There were three redeeming features in the life of this lost human creature.
He worshiped his family and regarded and treated his loved ones as something sacred. His wife never knew that he was a criminal. His children are living in the United States today in complete ignorance of the fact that their father was the master-thief of the civilized world.
He never was guilty of violence, and would have nothing to do under any circumstances with any one who did.
He never forsook a friend or accomplice.
Because of that loyalty he once rescued his band of forgers from a Turkish prison and then from Greek brigands, reducing himself to beggary to do it.
Because of that loyalty he became ‘The Man Who Stole the Gainsborough.’
The reason for that theft will be told here for the first time. Until now, all who knew it were under binding obligations of silence. The motive that caused the deed was unique in the history of modern crime.
And Adam Worth, who had millions, who once flipped coins for £100 a toss, who at one time had an interest in a racing stable, had a steam yacht and a fast sailing yacht, died a few weeks ago as he had begun – a poor, penniless thief.
He towered above all other criminals of his time; he was so far in advance of them that the man who hunted him weakened before his masterful intellect; but the inexorable fate that pursues the breaker of moral law caught him and finished him at last where the man-made law was powerless.

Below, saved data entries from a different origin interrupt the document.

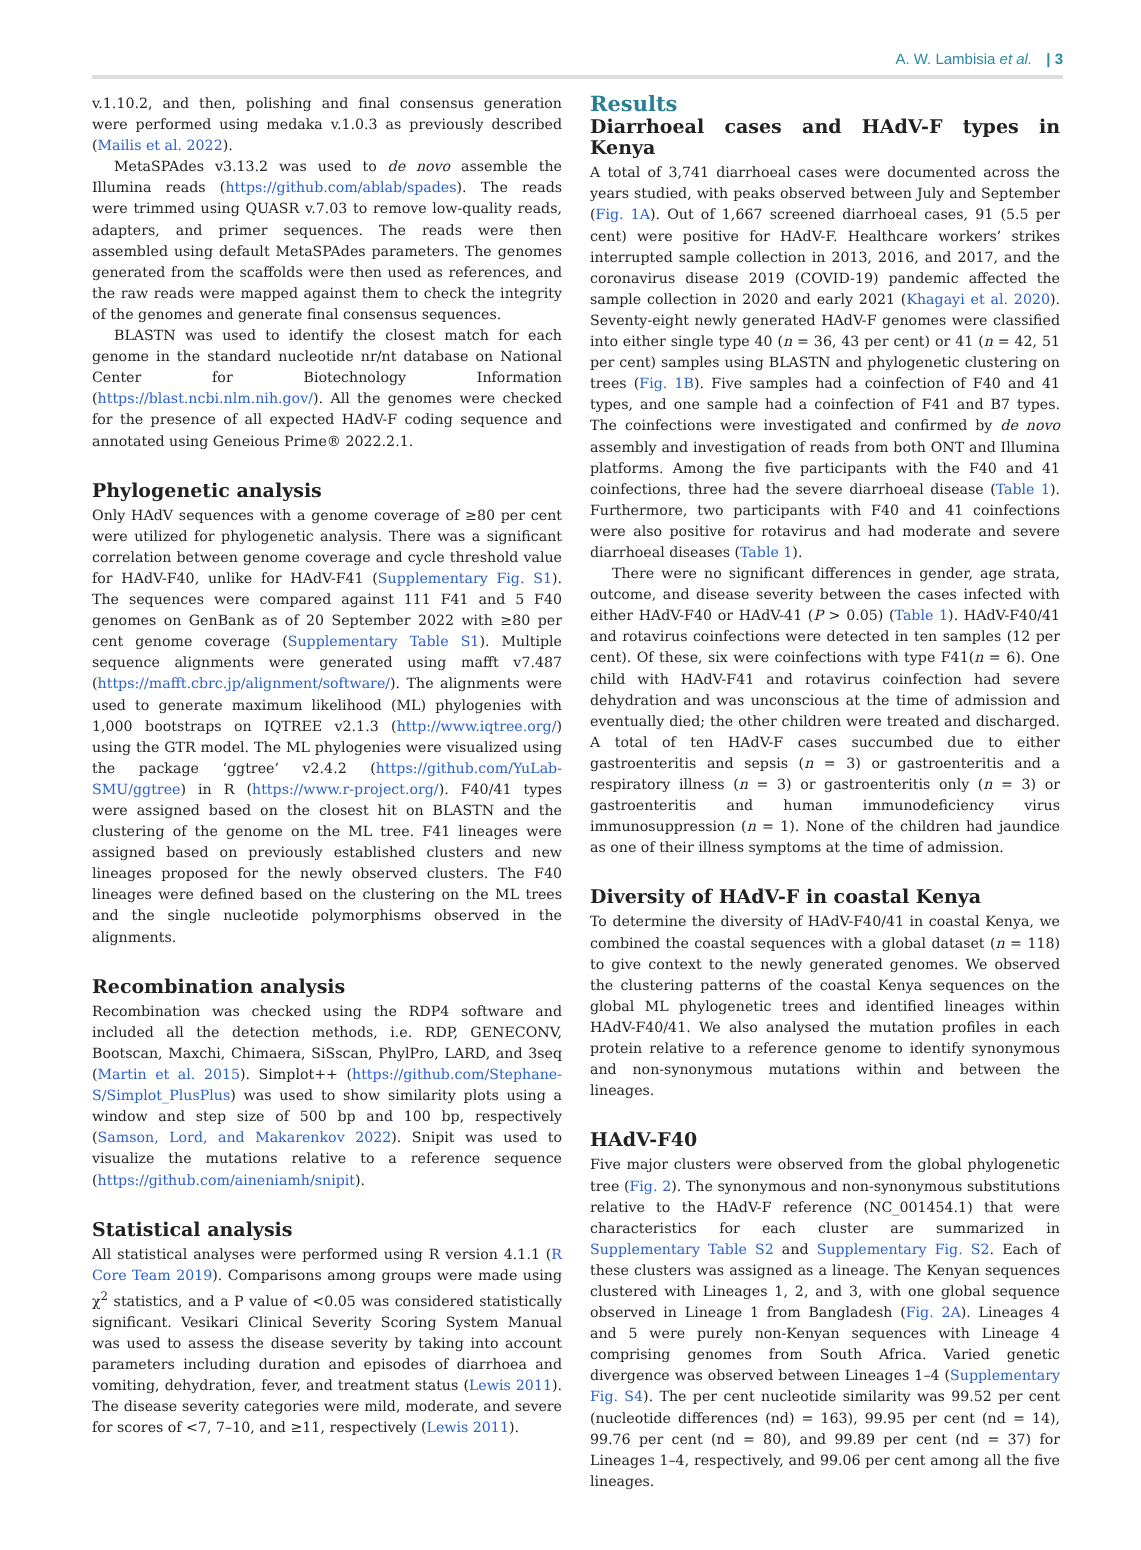A. W. Lambisia et al. | 3
v.1.10.2, and then, polishing and final consensus generation were performed using medaka v.1.0.3 as previously described (Mailis et al. 2022).
MetaSPAdes v3.13.2 was used to de novo assemble the Illumina reads (https://github.com/ablab/spades). The reads were trimmed using QUASR v.7.03 to remove low-quality reads, adapters, and primer sequences. The reads were then assembled using default MetaSPAdes parameters. The genomes generated from the scaffolds were then used as references, and the raw reads were mapped against them to check the integrity of the genomes and generate final consensus sequences.
BLASTN was used to identify the closest match for each genome in the standard nucleotide nr/nt database on National Center for Biotechnology Information (https://blast.ncbi.nlm.nih.gov/). All the genomes were checked for the presence of all expected HAdV-F coding sequence and annotated using Geneious Prime® 2022.2.1.
Phylogenetic analysis
Only HAdV sequences with a genome coverage of ≥80 per cent were utilized for phylogenetic analysis. There was a significant correlation between genome coverage and cycle threshold value for HAdV-F40, unlike for HAdV-F41 (Supplementary Fig. S1). The sequences were compared against 111 F41 and 5 F40 genomes on GenBank as of 20 September 2022 with ≥80 per cent genome coverage (Supplementary Table S1). Multiple sequence alignments were generated using mafft v7.487 (https://mafft.cbrc.jp/alignment/software/). The alignments were used to generate maximum likelihood (ML) phylogenies with 1,000 bootstraps on IQTREE v2.1.3 (http://www.iqtree.org/) using the GTR model. The ML phylogenies were visualized using the package ‘ggtree’ v2.4.2 (https://github.com/YuLab-SMU/ggtree) in R (https://www.r-project.org/). F40/41 types were assigned based on the closest hit on BLASTN and the clustering of the genome on the ML tree. F41 lineages were assigned based on previously established clusters and new lineages proposed for the newly observed clusters. The F40 lineages were defined based on the clustering on the ML trees and the single nucleotide polymorphisms observed in the alignments.
Recombination analysis
Recombination was checked using the RDP4 software and included all the detection methods, i.e. RDP, GENECONV, Bootscan, Maxchi, Chimaera, SiSscan, PhylPro, LARD, and 3seq (Martin et al. 2015). Simplot++ (https://github.com/Stephane-S/Simplot_PlusPlus) was used to show similarity plots using a window and step size of 500 bp and 100 bp, respectively (Samson, Lord, and Makarenkov 2022). Snipit was used to visualize the mutations relative to a reference sequence (https://github.com/aineniamh/snipit).
Statistical analysis
All statistical analyses were performed using R version 4.1.1 (R Core Team 2019). Comparisons among groups were made using χ<sup>2</sup> statistics, and a P value of <0.05 was considered statistically significant. Vesikari Clinical Severity Scoring System Manual was used to assess the disease severity by taking into account parameters including duration and episodes of diarrhoea and vomiting, dehydration, fever, and treatment status (Lewis 2011). The disease severity categories were mild, moderate, and severe for scores of <7, 7–10, and ≥11, respectively (Lewis 2011).
Results
Diarrhoeal cases and HAdV-F types in Kenya
A total of 3,741 diarrhoeal cases were documented across the years studied, with peaks observed between July and September (Fig. 1A). Out of 1,667 screened diarrhoeal cases, 91 (5.5 per cent) were positive for HAdV-F. Healthcare workers’ strikes interrupted sample collection in 2013, 2016, and 2017, and the coronavirus disease 2019 (COVID-19) pandemic affected the sample collection in 2020 and early 2021 (Khagayi et al. 2020). Seventy-eight newly generated HAdV-F genomes were classified into either single type 40 (n = 36, 43 per cent) or 41 (n = 42, 51 per cent) samples using BLASTN and phylogenetic clustering on trees (Fig. 1B). Five samples had a coinfection of F40 and 41 types, and one sample had a coinfection of F41 and B7 types. The coinfections were investigated and confirmed by de novo assembly and investigation of reads from both ONT and Illumina platforms. Among the five participants with the F40 and 41 coinfections, three had the severe diarrhoeal disease (Table 1). Furthermore, two participants with F40 and 41 coinfections were also positive for rotavirus and had moderate and severe diarrhoeal diseases (Table 1).
There were no significant differences in gender, age strata, outcome, and disease severity between the cases infected with either HAdV-F40 or HAdV-41 (P > 0.05) (Table 1). HAdV-F40/41 and rotavirus coinfections were detected in ten samples (12 per cent). Of these, six were coinfections with type F41(n = 6). One child with HAdV-F41 and rotavirus coinfection had severe dehydration and was unconscious at the time of admission and eventually died; the other children were treated and discharged. A total of ten HAdV-F cases succumbed due to either gastroenteritis and sepsis (n = 3) or gastroenteritis and a respiratory illness (n = 3) or gastroenteritis only (n = 3) or gastroenteritis and human immunodeficiency virus immunosuppression (n = 1). None of the children had jaundice as one of their illness symptoms at the time of admission.
Diversity of HAdV-F in coastal Kenya
To determine the diversity of HAdV-F40/41 in coastal Kenya, we combined the coastal sequences with a global dataset (n = 118) to give context to the newly generated genomes. We observed the clustering patterns of the coastal Kenya sequences on the global ML phylogenetic trees and identified lineages within HAdV-F40/41. We also analysed the mutation profiles in each protein relative to a reference genome to identify synonymous and non-synonymous mutations within and between the lineages.
HAdV-F40
Five major clusters were observed from the global phylogenetic tree (Fig. 2). The synonymous and non-synonymous substitutions relative to the HAdV-F reference (NC_001454.1) that were characteristics for each cluster are summarized in Supplementary Table S2 and Supplementary Fig. S2. Each of these clusters was assigned as a lineage. The Kenyan sequences clustered with Lineages 1, 2, and 3, with one global sequence observed in Lineage 1 from Bangladesh (Fig. 2A). Lineages 4 and 5 were purely non-Kenyan sequences with Lineage 4 comprising genomes from South Africa. Varied genetic divergence was observed between Lineages 1–4 (Supplementary Fig. S4). The per cent nucleotide similarity was 99.52 per cent (nucleotide differences (nd) = 163), 99.95 per cent (nd = 14), 99.76 per cent (nd = 80), and 99.89 per cent (nd = 37) for Lineages 1–4, respectively, and 99.06 per cent among all the five lineages.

When Adam Worth died he was as much a mystery – aside from certain officials and detective inspectors of Scotland Yard, the Pinkertons, and a very few American police officials – even to the great majority of the police officials of the world as he had been throughout his life. If he had not become prominent recently as the man who stole and returned the Gainsborough portrait, the public probably never would have heard of him at all. Only a very few of the most able detectives of the world knew him even by sight. Still less knew anything about him. The story that follows is an absolute and minutely exact history, verified in every particular and vouched for by the men who spent almost half a century in trying to hunt him down.
Nothing in this history is left to conjecture.